A Designathon to Co-create HPV Screening and Vaccination Approaches for Mothers and Daughters in Nigeria: Findings from a Community-led Participatory Event

London School of Hygiene and Tropical Medicine (Kpokiri, Tucker); Nigerian Institute of Medical Research (Wapmuk, Gbaja-Biamila, Ezechi); Saint Louis University (Obiezu-Umeh, Obionu); Wake Forest School of Medicine (Nwaozuru); Washington State University (Kokelu, Iwelunmor); University of North Carolina at Chapel Hill (Smith, Tucker); Ebonyi State University (Azuogu); Obafemi Awolowo University (Ajenifuja); University of Ibadan (Babatunde)
"Innovative strategies are needed to promote HPV screening for mothers and vaccination for girls in Nigeria."
Nigeria has low cervical cancer screening and human papillomavirus (HPV) vaccination rates. Many women and girls in Nigeria have limited awareness of cervical cancer and methods for prevention. Engaging the local community to identify and co-create strategies to increase HPV vaccination and cervical cancer screening can be an effective strategy to improve awareness. Researchers with the Actions for Collaborative Community-Engaged Strategies for HPV (ACCESS-HPV) organised a designathon to finalise a set of community-engaged HPV screening and vaccination interventions, identify local female leadership for implementation, and galvanise momentum for policy action.This paper describes the process, summarises the community-led strategies proposed, and discusses public health implications.
The researchers organised a three-phase designathon for women (30-65 years) and girls (11-26 years) in Nigeria. A designathon is a participatory process informed by design thinking that includes: (i) a preparation phase that includes soliciting innovative ideas from end-users, (ii) an intensive collaborative event to co-create intervention components, and (iii) follow-up activities. ACCESS-HPV decided to focus on mother/daughter dyads, given that the engagement of those directly receiving cervical cancer prevention interventions may increase the likelihood of the future uptake of participatory strategies. The approach capitalises on reciprocal learning between mothers and daughters and reinforces prevention attitudes and behaviours. Dyadic strategies align with cultural values in Nigeria, where family involvement in health decisions is a common expectation.
From February 1 2023 to March 12 2023, ACCESS-HPV launched a national crowdsourcing open call for ideas on community-driven strategies to support HPV screening among women and vaccination among girls. The open call was promoted widely on social media and at in-person gatherings. In total, 612 submissions to the open call were received from mother-daughter dyads. Participants submitted ideas via a website designated for the contest (n = 392), in-person (n = 99), email (n = 31), or via an instant messaging application (n = 92). Four hundred and seventy ideas were eligible for judging after initial screening.
Next, 16 teams representing all six geo-political zones of Nigeria were invited to join an in-person event held over three days in Lagos to refine their ideas and present them to a panel of expert judges. Themes from the top 16 proposals included leveraging local leaders, faith-based networks, other community networks, educational systems, and annual female-related celebrations to promote awareness of cervical cancer prevention services. The ideas from teams were reviewed and scored based on relevance, feasibility, innovation, potential impact, and mother-daughter team dynamics.
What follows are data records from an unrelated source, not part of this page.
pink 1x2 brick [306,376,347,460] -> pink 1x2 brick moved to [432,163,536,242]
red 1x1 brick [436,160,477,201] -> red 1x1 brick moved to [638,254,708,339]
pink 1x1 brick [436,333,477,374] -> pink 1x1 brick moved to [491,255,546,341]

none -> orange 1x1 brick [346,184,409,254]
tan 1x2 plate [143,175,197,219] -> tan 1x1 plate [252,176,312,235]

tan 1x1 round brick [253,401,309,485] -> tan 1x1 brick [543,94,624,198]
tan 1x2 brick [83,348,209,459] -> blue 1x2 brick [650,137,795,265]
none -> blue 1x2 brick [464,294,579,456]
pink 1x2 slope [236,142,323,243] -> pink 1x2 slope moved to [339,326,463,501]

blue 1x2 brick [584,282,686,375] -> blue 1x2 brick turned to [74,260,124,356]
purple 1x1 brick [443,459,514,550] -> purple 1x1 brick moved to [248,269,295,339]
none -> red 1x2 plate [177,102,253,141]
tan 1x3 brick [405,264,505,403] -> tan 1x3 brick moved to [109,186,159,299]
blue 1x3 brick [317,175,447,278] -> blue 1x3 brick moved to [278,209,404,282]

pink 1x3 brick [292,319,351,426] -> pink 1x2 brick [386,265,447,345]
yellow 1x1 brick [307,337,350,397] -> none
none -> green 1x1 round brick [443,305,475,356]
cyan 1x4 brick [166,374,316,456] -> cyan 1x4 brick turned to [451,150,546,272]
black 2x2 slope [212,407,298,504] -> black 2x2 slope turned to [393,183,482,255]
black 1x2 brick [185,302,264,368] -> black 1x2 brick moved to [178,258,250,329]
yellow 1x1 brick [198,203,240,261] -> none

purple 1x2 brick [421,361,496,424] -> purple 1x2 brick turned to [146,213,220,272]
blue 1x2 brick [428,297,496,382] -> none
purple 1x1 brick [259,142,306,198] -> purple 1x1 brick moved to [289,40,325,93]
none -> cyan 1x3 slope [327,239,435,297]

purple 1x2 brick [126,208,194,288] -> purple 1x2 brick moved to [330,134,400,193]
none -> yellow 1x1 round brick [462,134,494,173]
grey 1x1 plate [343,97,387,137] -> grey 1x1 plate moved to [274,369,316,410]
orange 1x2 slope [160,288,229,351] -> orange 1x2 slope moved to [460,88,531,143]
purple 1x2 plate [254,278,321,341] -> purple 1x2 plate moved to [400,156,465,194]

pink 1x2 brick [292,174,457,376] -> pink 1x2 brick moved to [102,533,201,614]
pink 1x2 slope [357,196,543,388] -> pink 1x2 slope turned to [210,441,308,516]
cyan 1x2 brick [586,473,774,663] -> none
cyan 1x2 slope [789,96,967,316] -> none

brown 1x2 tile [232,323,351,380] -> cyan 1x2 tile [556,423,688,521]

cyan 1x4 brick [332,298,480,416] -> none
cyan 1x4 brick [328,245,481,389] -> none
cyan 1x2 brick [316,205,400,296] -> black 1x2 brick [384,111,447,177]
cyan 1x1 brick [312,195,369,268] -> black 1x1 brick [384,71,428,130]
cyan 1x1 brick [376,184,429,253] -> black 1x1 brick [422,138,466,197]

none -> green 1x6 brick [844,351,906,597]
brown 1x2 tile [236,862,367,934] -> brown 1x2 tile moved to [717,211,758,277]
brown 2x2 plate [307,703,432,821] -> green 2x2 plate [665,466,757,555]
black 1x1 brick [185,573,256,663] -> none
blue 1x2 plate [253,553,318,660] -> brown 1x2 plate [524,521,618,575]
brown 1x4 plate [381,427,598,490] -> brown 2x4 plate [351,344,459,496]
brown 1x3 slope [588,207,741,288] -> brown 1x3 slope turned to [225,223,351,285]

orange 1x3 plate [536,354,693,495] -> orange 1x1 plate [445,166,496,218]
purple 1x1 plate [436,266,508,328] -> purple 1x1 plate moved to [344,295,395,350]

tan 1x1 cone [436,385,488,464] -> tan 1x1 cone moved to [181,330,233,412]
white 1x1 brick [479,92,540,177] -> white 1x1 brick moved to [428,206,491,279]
After this in-person collaborative event, 8 teams were selected to join a 4-week-long innovation training boot camp for capacity building to implement ideas. The participants had intensive training sessions from experts around project logistics and implementation science. The majority of the implementation strategies relied heavily on community networks. This includes faith-based approaches (5 strategies), local leaders and notable people (7 strategies), markets (3), and mobile, media and tele-health approaches (7 strategies). In addition, local media such radio and television stations, market campaigns. and social media jingles were proposed as potential channels to disseminate the HPV services (6 strategies). Also, faith-based institutions, market stalls, community pharmacies, and schools were identified as venues to distribute test kits for screening and vaccination programmes within the communities (8 strategies).
As reported in the paper, this series of participatory activities resulted in high-quality strategies, as determined by independent volunteer judges. This finding is consistent with earlier studies that reported crowdsourcing and designathons leveraging strengths of diverse groups in the community to co-create health interventions. Crowdsourcing is a bottom-to-top problem-solving approach that harnesses the collective intelligence and diverse skills of a large community, known as the "crowd". Bottom-up approaches are more likely to generate innovative and impactful solutions with greater uptake with greater potential for sustainability in the long term.
The researchers conclude that, while they were able to engage females in Nigeria to locally co-create HPV and cervical cancer screening services for implementation in their local communities, there is need for further research to further explore the impact of these strategies and their sustainability in the longer term.